Behind the competing suggestions, which neatly reflect a partisan divide visible across the country, are serious questions about Connecticut’s economy. The Economic Analysis and Research Network, an associate of the left-leaning Economic Policy Institute, found in 2015 that Connecticut has America’s largest income gap between the top 1% and bottom 99% of incomes.
It doesn’t take income tax data, though, to realize that a state containing both Hartford (where nearly 35% of the population lives in poverty) and Greenwich (where the median household makes more than $135,000) is substantially unequal. Many residents of the state, particularly in cities like Hartford and Waterbury and particularly members of racial and ethnic minorities, have been excluded from Connecticut’s success story, and Connecticut Supreme Court Justice Thomas Moukawsher’s September ruling on a school-funding lawsuit filed in 2005 raises questions about whether the state is fulfilling its obligations to poor children. (“Requiring at least a substantially rational plan for education is a problem in this state because many of our most important policies are so befuddled or misdirected as to be irrational,” Moukawsher wrote on the first page of the opinion.)
Thomas echoed these concerns about Connecticut schools in particular and the state’s anti-poverty programs in general.
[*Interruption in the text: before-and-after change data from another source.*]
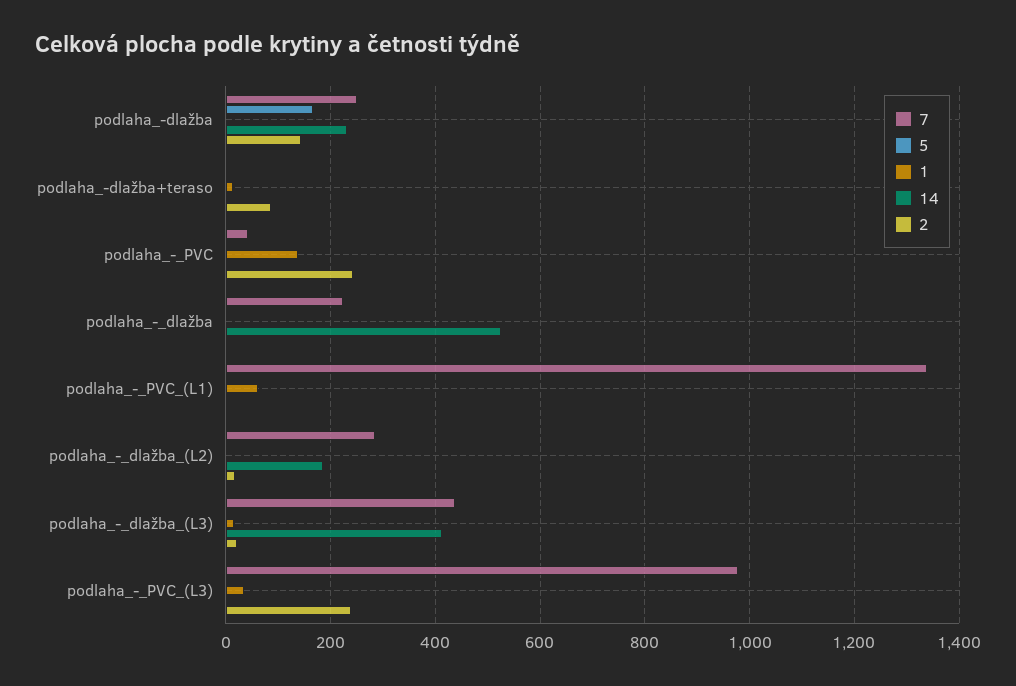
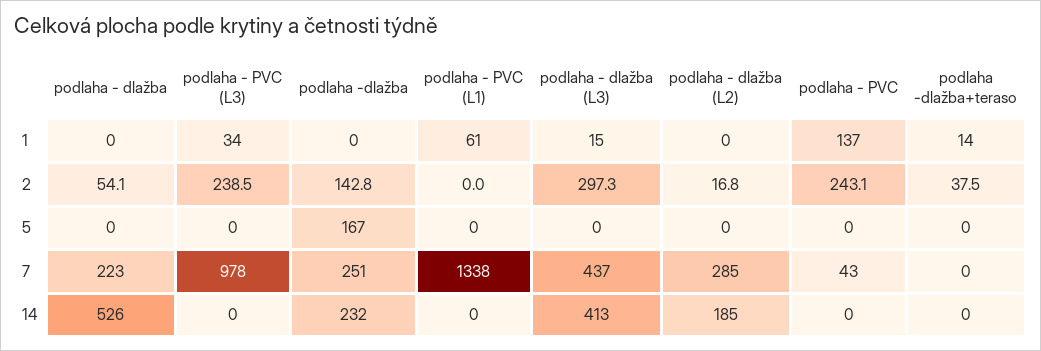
  {
    "7": {
      "podlaha_-dlažba": 251,
      "podlaha_-dlažba+teraso": 0,
      "podlaha_-_PVC": 43,
      "podlaha_-_dlažba": 223,
      "podlaha_-_PVC_(L1)": 1338,
      "podlaha_-_dlažba_(L2)": 285,
      "podlaha_-_dlažba_(L3)": 437,
      "podlaha_-_PVC_(L3)": 978
    },
    "5": {
      "podlaha_-dlažba": 167,
      "podlaha_-dlažba+teraso": 0,
      "podlaha_-_PVC": 0,
      "podlaha_-_dlažba": 0,
      "podlaha_-_PVC_(L1)": 0,
      "podlaha_-_dlažba_(L2)": 0,
      "podlaha_-_dlažba_(L3)": 0,
      "podlaha_-_PVC_(L3)": 0
    },
    "1": {
      "podlaha_-dlažba": 0,
      "podlaha_-dlažba+teraso": 14,
      "podlaha_-_PVC": 137,
      "podlaha_-_dlažba": 0,
      "podlaha_-_PVC_(L1)": 61,
      "podlaha_-_dlažba_(L2)": 0,
      "podlaha_-_dlažba_(L3)": 15,
      "podlaha_-_PVC_(L3)": 34
    },
    "14": {
      "podlaha_-dlažba": 232,
      "podlaha_-dlažba+teraso": 0,
      "podlaha_-_PVC": 0,
      "podlaha_-_dlažba": 526,
      "podlaha_-_PVC_(L1)": 0,
      "podlaha_-_dlažba_(L2)": 185,
      "podlaha_-_dlažba_(L3)": 413,
      "podlaha_-_PVC_(L3)": 0
    },
    "2": {
      "podlaha_-dlažba": 142.8,
-     "podlaha_-dlažba+teraso": 80,
+     "podlaha_-dlažba+teraso": 37.5,
      "podlaha_-_PVC": 243.1,
-     "podlaha_-_dlažba": 0,
+     "podlaha_-_dlažba": 54.1,
      "podlaha_-_PVC_(L1)": 0,
      "podlaha_-_dlažba_(L2)": 16.8,
-     "podlaha_-_dlažba_(L3)": 20,
+     "podlaha_-_dlažba_(L3)": 297.3,
      "podlaha_-_PVC_(L3)": 238.5
    }
  }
The question that should guide state spending, he said, is “Are we building in communities equally?” And Barnes wondered about the future of state spending, noting that “we have a robust safety net” but that “we may need to curtail that to some degree” in the future.
That may be indicative of the situation. Connecticut’s fiscal responsibility has been questioned, its ability to alleviate poverty is threatened, and its competitiveness is under debate. But incomes remain high, and many believe that quality of life and a well-educated workforce will continue to attract residents for the foreseeable future. And despite the fiscal and economic setbacks of the last several years, it’s possible to detect a tone of cautious optimism in the commentary on the budget from officials like State Senator Gary Winfield (D-New Haven), the assistant majority leader.
“Given our economic reality, I joined my Senate Democratic colleagues in support of a $920 million plan to balance the budget to the level it was four years ago,” he wrote in April. “By preventing deep cuts to hospitals and higher education, we position Connecticut’s economy toward the future.” Residents of Connecticut are hoping the strategy will pay off.